伊犁农商银行起诉至一审人民法院,请求:1.判令恒*公司、天*公司及天*苏通分公司支付其垫付的房地产交易税费806,416.47元及利息31,920.7元(此31,920.7元利息按照年利率4.35%计算,2017年12月15日至2018年10月15日期间利息;2018年10月15日起至生效判决给付之日利息按照银行同期贷款利率计算,2019年11月19日之前按照年利率4.35%计算,2019年11月19日之后至给付之日的利息按照LPR利率计算);2.恒*公司、天*公司及天*苏通分公司支付其垫付的房地产交易税费1,172,209.73元及利息87,272.33元(其中2019年2月19日至2019年11月19日期间按照银行同期贷款年利率4.35%计算,2019年11月19日起至2020年12月1日期间按照LPR利率计算,并直至生效判决给付之日利息);3.恒*公司支付其垫付的房地产交易税200万元及利息(按照实际代缴起的LPR利率计算);4.涉诉费用由恒*公司、天*公司及天*苏通分公司承担。    

一审法院查明  

一审法院认定事实:伊犁农商银行因与恒*公司、天*苏通分公司、滕*国金融借款合同纠纷,向法院提起诉讼。2015年5月5日,伊犁州分院作出(2014)伊州民一初字第77号民事判决,判决内容为:伊犁农商银行与恒*公司的借款合同自2014年11月19日解除,恒*公司偿还伊犁农商银行借款本金25,498,590.62元及2014年7月21日至2014年11月19日的利息797,149.69元,并以本金25,498,590.62元,按月利率11.53125‰计算自2014年11月20日起至清偿之日的利息,伊犁农商银行对恒*公司、天*苏通分公司的抵押房屋享有优先受偿权。该案经二审法院审理后判决驳回上诉,维持原判。伊犁农商银行向伊犁州分院申请强制执行。伊犁州分院对恒*公司、天*苏通分公司抵押的房屋进行拍卖,因无人竞买,导致流拍。伊犁农商银行申请在以第三次拍卖的保留价予以变卖,霍尔果斯经济开发区重建开发投资有限责任公司购买了天*苏通分公司的抵押房产,马克军购买了恒*公司的抵押土地及房产。2017年5月25日,伊犁州分院作出(2016)新40执35号之一执行裁定书,裁定天*苏通分公司抵押的江苏商务大厦房产所有权转移给霍尔果斯经济开发区重建开发投资有限责任公司,并办理过户登记手续。

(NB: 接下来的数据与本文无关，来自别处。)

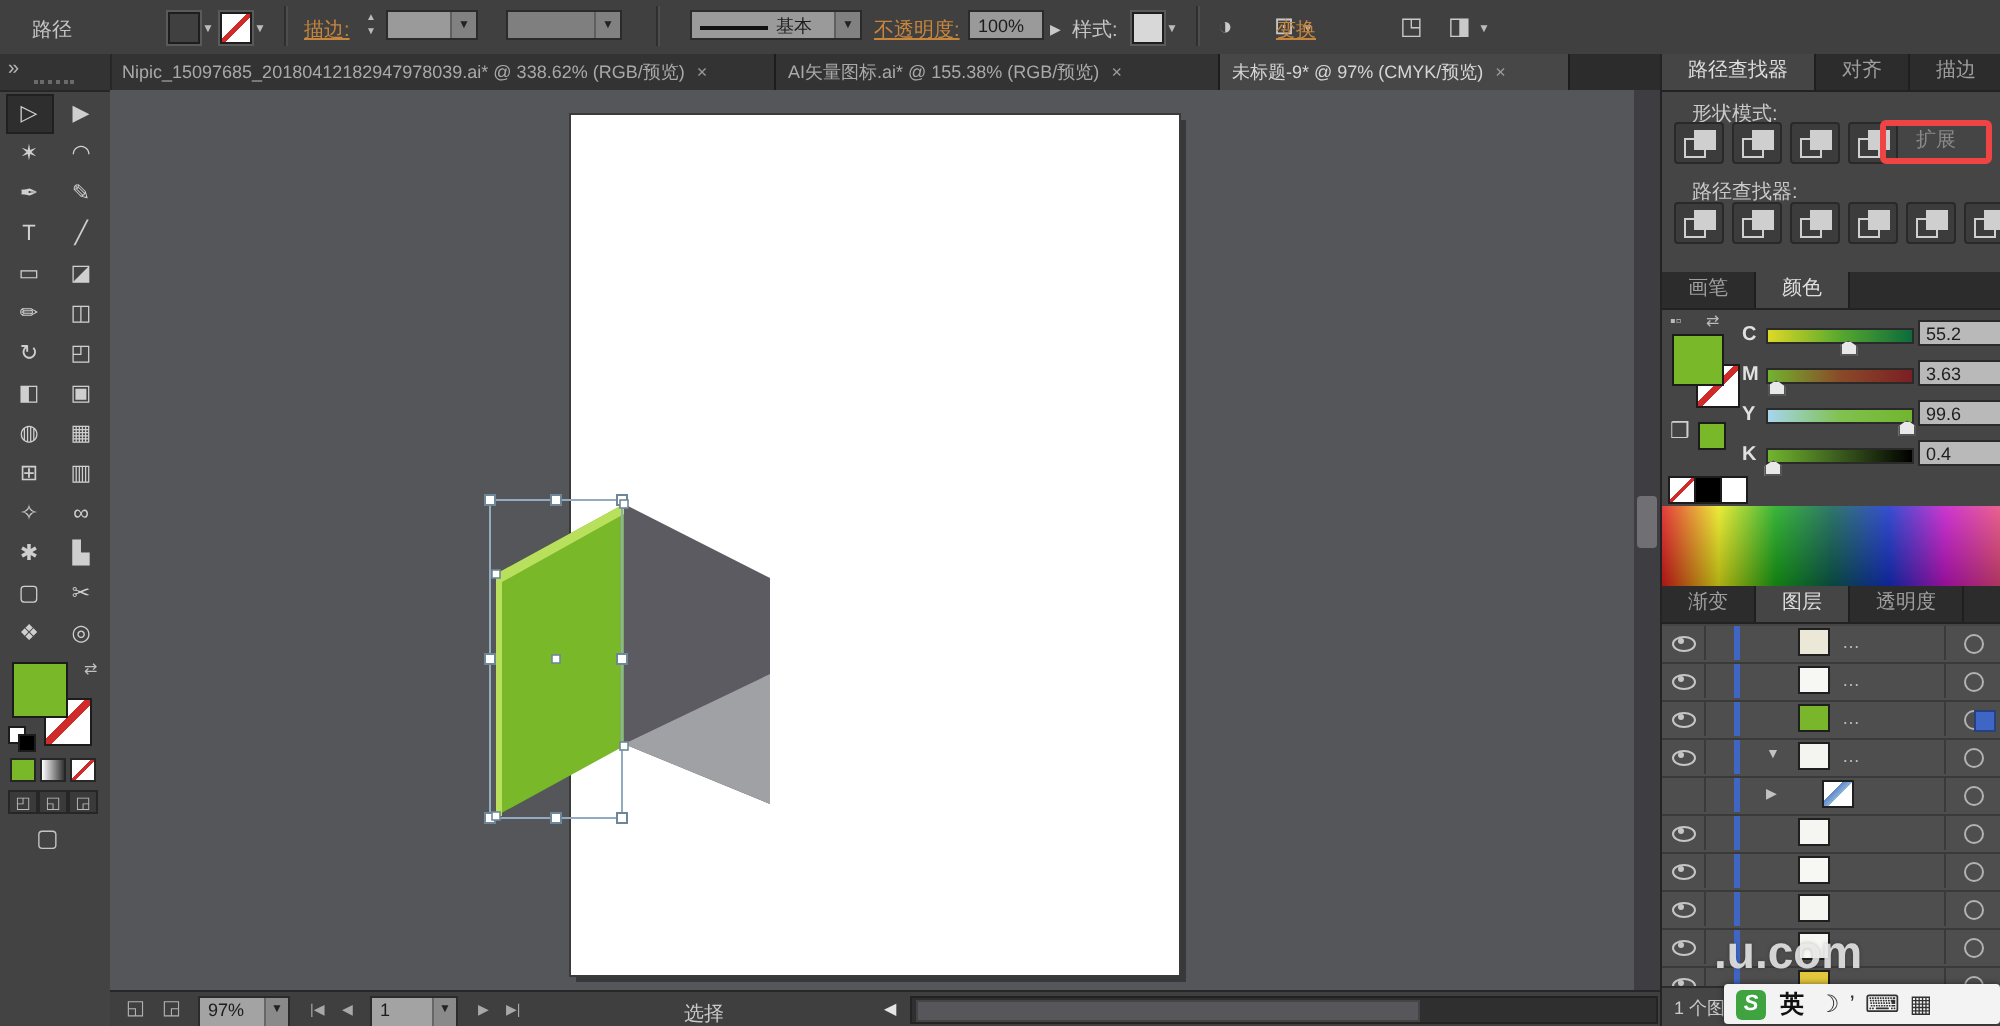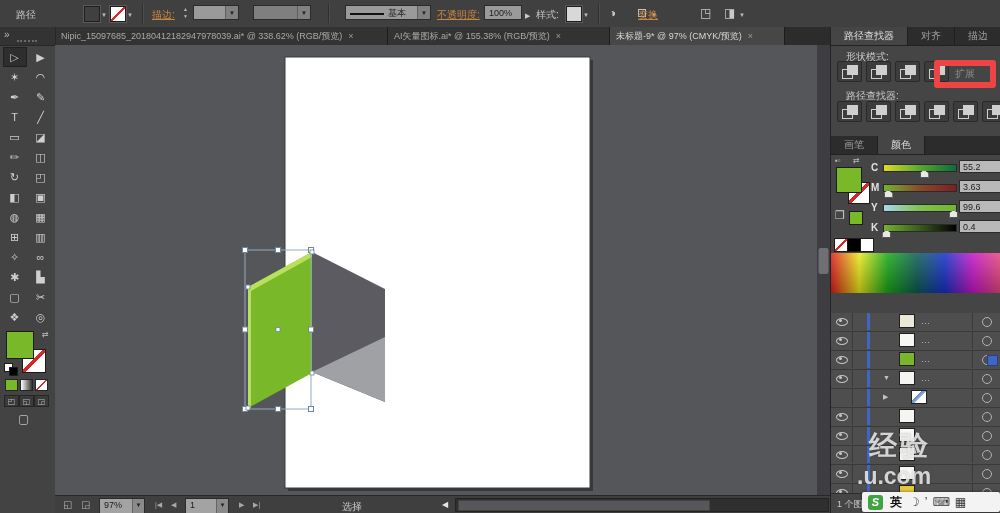"扩展" #expand-btn { border: 6px solid #ef4444 -> 3px solid #ef4444 }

2018年11月15日,伊犁州分院作出(2016)新40执35号之三执行裁定书,裁定恒*公司抵押的伊宁市东郊工业园区土地使用权及其上财产所有权转移给马克军,并办理过户登记手续。2018年11月20日,伊犁州分院作出(2016)新40执35号之四执行裁定书,裁定将恒*公司抵押的霍尔果斯江苏花苑房产抵偿给伊犁农商银行并办理过户登记手续。同日,伊犁州分院作出(2016)新40执35号结案通知书,(2015)新民二终字240号民事判决书执行完毕。天*苏通分公司抵押的江苏商务大厦房产被变卖后,天*苏通分公司应缴纳交易税费806,416.47元。2017年12月15日,伊犁农商银行向伊犁哈萨克自治州霍尔果斯地方税务局垫付了交易税费806,416.47元。恒*公司抵押的伊宁市东郊工业园区土地及房产被变卖后,恒*公司应缴纳交易税费1,172,209.73元。2019年2月15日,伊犁农商银行向伊宁市税务局垫付了交易税费1,172,209.73元。    一审法院认为  

一审法院认为,《最高人民法院关于人民法院网络司法拍卖若干问题的规定》第三十条规定,“因网络司法拍卖本身形成的税费,应当依照相关法律、行政法规的规定,由相应主体承担;没有规定或者规定不明的,人民法院可以根据法律原则和案件实际情况确定税费承担的相关主体、数额”。伊犁哈萨克自治州霍尔果斯地方税务局、伊宁市税务局依据行政法律规定,已认定交易税费应由天*苏通分公司、恒*公司承担。交易税费由买受人和产权人依照法律规定分别承担,恒*公司、天*苏通分公司的抵押房地产被变卖,其法律地位相当于出卖人即产权人,应当承担增值税等税费,伊犁农商银行为实现自己权益而垫付的交易税费,实际应当由恒*公司、天*苏通分公司承担,故伊犁农商银行要求恒*公司、天*苏通分公司承担交易税费的请求,予以支持。伊犁农商银行要求恒*公司承担恒*公司抵押房产的交易税费200万元,但该交易并未实际发生,其金额无法确定,故伊犁农商银行的该项诉讼请求,不予支持。伊犁农商银行垫付交易税费,是为了实现自己的利益最大化,且交易税费系国家一次性收取,并不会产生滞纳金、罚款等损失,故伊犁农商银行要求天*公司、恒*公司承担交易税费利息的请求,不予支持。恒*公司辩称伊犁农商银行与恒*公司之间的借款合同于2014年11月19日解除,因此借款合同不能成为伊犁农商银行起诉的依据,本案中伊犁农商银行并未依据借款合同起诉,其起诉的依据是在实现债权过程中垫付的费用,故恒*公司的辩解理由不能成立。恒*公司辩称结案通知书中明确确定以物抵债,不存在房屋买卖,因此不涉及房产交易税,请求驳回伊犁农商银行的诉讼请求。因该交易尚未实际发生,故应在实际产生费用时予以处理。判决:一、恒*公司于本判决生效之日起三十日内向伊犁农商银行支付变卖伊宁市东郊工业园区土地及房产的交易税费1,172,209.73元;二、天*苏通分公司于判决生效之日起三十日内向伊犁农商银行支付变卖江苏商务大厦房产的交易税费806,416.47元;三、驳回伊犁农商银行的其他诉讼请求。案件受理费39,582元,减半收取计19,791元,由伊犁农商银行负担10,094元,恒*公司负担5,739元,天*苏通分公司负担3,958元。    

二审上诉人诉称  

伊犁农商银行不服一审判决,上诉请求:撤销一审判决第三项,支持其垫付交易税费资金占用期间利息的诉求。  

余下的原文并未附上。